**Prompt 1:** According to the text about moving an NFS container, where should the private key be uploaded?
**Prompt 2:** Pick up the text about moving an NFS container where it stops, and carry it on from its final sentence.

**Excerpt:**
Can you move an NFS container to a different project?

So, another note here and a question. After playing with moving Anth101 to a standalone, non-cluster WordPress, I want to test my blog bavatuesdays in that environment to see if it made sense. I set it up and had an issue with rsync’ing the wp-content files from another environment on Jelastic using this command from the new WP non-cluster instance:

rsync -avz -e "ssh -p 3022" containerID@gate.my.reclaim.cloud:/data/ROOT/ /var/www/webroot/ROOT/

I was getting the following error:

rsync error: received SIGINT, SIGTERM, or SIGHUP (code 20) at rsync.c(543)

And this forum thread suggests it could be a file an issue with escaped characters or absolute paths, but not seeing anything. I had same issue when trying to scp from one environment to another via command line as well.

Rsyncing would be ideal, but as a temporary workaround I mounted the NFS container’s wp-content folder for the original WP Cluster to the new WP standalone environment, which worked and was awesome. And now I am wondering if there is any clean way to move an NFS container from one environment to another, or even break it out into its own instance. Could I potentially just remove everything else in that cluster save the NFS container?

Your container that you are running the rsync command in likely doesn’t have your private key installed on it. Remember with SSH keys there needs to be a private key and a public key. The private one is stored on the computer you are connecting from and the public key is stored on the computer you are connecting to. Jelastic automatically adds your public key to the containers allowing you to connect through the SSH gateway, but it does not add any private keys to any containers so in order for one container to communicate to another over ssh authentication you need to add your private key. Upload it to /root/.ssh/id_rsa on the container you are running the rsync command on and make sure the permissions are set properly with chmod 600 ~/.ssh/id_rsa

To your question of moving containers I haven’t found that a possibility yet but will look into it. You could certainly have a standalone NFS container in its own environment and use it in other environments, but you’re not saving a bunch and may lose track of whats stored where in that instance. NFS storage containers in my experience only use a single cloudlet and you’d be paying only the storage you use so I think for environments where you want detached storage it makes more sense to have a separate one for each environment.

**The data:**
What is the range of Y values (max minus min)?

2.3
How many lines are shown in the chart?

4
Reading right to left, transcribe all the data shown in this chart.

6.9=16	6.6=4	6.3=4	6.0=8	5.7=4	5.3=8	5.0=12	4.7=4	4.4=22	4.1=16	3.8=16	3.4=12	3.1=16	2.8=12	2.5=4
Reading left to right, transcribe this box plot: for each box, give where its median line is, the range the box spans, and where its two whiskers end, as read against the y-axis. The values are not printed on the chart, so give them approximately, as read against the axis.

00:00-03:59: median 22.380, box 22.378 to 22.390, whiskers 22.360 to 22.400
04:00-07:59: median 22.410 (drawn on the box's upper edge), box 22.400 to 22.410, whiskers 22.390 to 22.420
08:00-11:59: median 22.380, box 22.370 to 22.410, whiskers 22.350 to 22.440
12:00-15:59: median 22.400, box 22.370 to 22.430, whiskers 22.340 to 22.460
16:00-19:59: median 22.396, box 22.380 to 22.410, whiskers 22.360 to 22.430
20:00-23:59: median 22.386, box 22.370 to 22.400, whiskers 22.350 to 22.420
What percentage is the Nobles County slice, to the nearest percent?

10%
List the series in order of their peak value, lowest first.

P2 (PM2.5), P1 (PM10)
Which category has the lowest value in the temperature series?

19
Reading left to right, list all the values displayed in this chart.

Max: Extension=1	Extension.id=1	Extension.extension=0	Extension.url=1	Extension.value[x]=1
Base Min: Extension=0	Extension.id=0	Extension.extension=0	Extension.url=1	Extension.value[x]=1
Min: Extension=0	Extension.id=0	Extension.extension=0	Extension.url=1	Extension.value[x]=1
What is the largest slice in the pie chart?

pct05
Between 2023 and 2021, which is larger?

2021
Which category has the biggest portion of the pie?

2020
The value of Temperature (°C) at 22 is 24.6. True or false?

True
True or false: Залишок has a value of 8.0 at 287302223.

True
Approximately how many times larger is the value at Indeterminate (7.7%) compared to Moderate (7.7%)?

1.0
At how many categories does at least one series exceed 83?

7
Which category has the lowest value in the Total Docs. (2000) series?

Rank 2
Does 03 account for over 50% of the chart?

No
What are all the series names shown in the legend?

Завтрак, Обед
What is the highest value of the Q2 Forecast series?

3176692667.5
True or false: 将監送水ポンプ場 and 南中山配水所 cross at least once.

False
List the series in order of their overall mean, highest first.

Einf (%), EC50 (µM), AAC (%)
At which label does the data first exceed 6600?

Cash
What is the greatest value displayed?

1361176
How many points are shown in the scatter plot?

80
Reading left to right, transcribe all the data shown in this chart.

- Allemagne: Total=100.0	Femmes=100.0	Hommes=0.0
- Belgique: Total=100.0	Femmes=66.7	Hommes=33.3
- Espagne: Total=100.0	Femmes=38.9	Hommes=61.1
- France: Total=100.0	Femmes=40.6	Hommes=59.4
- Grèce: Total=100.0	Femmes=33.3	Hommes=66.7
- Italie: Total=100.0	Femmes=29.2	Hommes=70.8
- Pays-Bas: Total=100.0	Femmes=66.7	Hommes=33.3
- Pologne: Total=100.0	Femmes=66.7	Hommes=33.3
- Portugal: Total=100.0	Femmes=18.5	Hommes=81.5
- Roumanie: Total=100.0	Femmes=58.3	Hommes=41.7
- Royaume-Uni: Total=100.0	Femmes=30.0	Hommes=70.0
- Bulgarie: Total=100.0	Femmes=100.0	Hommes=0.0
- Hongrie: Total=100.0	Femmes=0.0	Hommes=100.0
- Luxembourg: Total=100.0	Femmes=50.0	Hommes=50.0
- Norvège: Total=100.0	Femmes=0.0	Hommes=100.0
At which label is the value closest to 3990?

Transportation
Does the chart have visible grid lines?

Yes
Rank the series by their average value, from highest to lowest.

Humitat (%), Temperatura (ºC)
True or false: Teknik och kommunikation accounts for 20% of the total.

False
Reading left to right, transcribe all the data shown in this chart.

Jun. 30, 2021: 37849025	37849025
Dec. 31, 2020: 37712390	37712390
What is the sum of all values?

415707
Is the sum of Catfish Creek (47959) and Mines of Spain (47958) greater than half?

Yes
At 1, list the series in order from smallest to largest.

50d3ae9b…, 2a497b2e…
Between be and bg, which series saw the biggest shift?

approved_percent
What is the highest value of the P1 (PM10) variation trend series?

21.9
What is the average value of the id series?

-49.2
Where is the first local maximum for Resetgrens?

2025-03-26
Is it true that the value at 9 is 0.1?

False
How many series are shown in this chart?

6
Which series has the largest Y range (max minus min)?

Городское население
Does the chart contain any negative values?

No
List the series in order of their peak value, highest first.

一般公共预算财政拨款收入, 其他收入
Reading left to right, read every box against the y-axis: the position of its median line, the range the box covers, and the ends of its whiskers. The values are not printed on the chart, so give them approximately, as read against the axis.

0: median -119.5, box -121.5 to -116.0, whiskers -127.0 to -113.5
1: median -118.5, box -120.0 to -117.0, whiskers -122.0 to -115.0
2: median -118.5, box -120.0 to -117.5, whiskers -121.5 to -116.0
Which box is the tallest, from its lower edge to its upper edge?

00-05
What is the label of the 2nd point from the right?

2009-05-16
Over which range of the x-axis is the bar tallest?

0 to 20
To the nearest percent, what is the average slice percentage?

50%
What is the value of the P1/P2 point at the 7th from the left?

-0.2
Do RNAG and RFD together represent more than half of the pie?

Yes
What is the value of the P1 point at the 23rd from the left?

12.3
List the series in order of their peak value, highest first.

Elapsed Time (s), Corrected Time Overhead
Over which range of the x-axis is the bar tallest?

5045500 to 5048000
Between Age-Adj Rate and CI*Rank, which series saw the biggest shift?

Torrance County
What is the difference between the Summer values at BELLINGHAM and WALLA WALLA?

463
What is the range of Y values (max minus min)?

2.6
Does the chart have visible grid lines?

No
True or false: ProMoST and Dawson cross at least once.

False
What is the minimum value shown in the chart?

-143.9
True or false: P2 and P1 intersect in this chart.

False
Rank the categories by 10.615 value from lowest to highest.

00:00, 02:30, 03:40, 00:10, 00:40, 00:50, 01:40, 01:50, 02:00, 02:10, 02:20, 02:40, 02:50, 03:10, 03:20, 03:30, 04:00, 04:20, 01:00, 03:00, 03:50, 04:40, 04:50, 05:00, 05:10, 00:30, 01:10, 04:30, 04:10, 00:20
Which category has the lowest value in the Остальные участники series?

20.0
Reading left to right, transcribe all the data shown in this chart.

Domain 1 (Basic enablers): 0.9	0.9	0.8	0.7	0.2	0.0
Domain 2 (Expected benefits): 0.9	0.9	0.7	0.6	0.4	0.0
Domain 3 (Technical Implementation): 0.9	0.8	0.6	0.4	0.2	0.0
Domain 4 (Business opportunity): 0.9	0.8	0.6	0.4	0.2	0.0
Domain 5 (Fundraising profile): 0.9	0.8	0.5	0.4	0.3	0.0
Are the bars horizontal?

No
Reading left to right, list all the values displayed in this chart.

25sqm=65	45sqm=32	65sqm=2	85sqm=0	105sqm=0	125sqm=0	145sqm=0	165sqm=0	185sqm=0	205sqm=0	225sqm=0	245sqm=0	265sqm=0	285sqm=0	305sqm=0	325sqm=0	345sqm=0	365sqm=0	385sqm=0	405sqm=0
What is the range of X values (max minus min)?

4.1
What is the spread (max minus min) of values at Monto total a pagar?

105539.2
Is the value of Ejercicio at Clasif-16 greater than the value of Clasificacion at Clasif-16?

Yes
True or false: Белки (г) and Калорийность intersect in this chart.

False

**Answer area 1:** To /root/.ssh/id_rsa on the container where the rsync command is run.

**Answer area 2:**
Freaking key issue again, that’s the second time, I should be better than that. Thanks for the reminder!

OK, so work with me on this:

I cannot access the /root folder on the WordPress one-click LEMP install, but the private key was added to the DB cluster, so I am push from there to the new LEMP install:
rsync -avz -e “ssh -p 3022” /data/ROOT/wp-content/ cainterID@gate.my.reclaim.cloud:/var/www/webroot/ROOT/wp-content/

I am logged into the container I am pushing from and the private key is in root/.ssh/ and it has proper permissions, does this rsync command look right to you? And if so, what else could I be missing?

You won’t need to, the folder you want to add the private key to is /home/jelastic/.ssh in that case. That is the home user that the gate account is using. But I wonder if you can’t use the SSH gateway method between containers. I’ll have to do some more research into that. In the short term I wonder if you assign a public IP address if you could connect that way. But there may be an easier way, you can just mount your older storage container to the new container like so:

Then you can simply copy files as if both folders are on the same server from /var/www/webroot/old-site to /var/www/webroot/ROOT

Well isn’t that brilliant, doing that right now, and saving me all sorts of hours on the FTP upload :slight_smile: I’ll report back, but seeing old-site mounted and copying wp-content now which seems to be working, so you rule the Reclaim school!

This worked brilliantly, bavatuesdays now running in a non-clustered WP environment at the tune of 8 cloudlets versus 24, so liking that a lot. Will be mindful of speed, but got me thinking this might also make sense for ds106 if MyISAM database can’t take advantage of clustered setup.

Anyway, thanks for this, being able to map the NFS like this is really useful.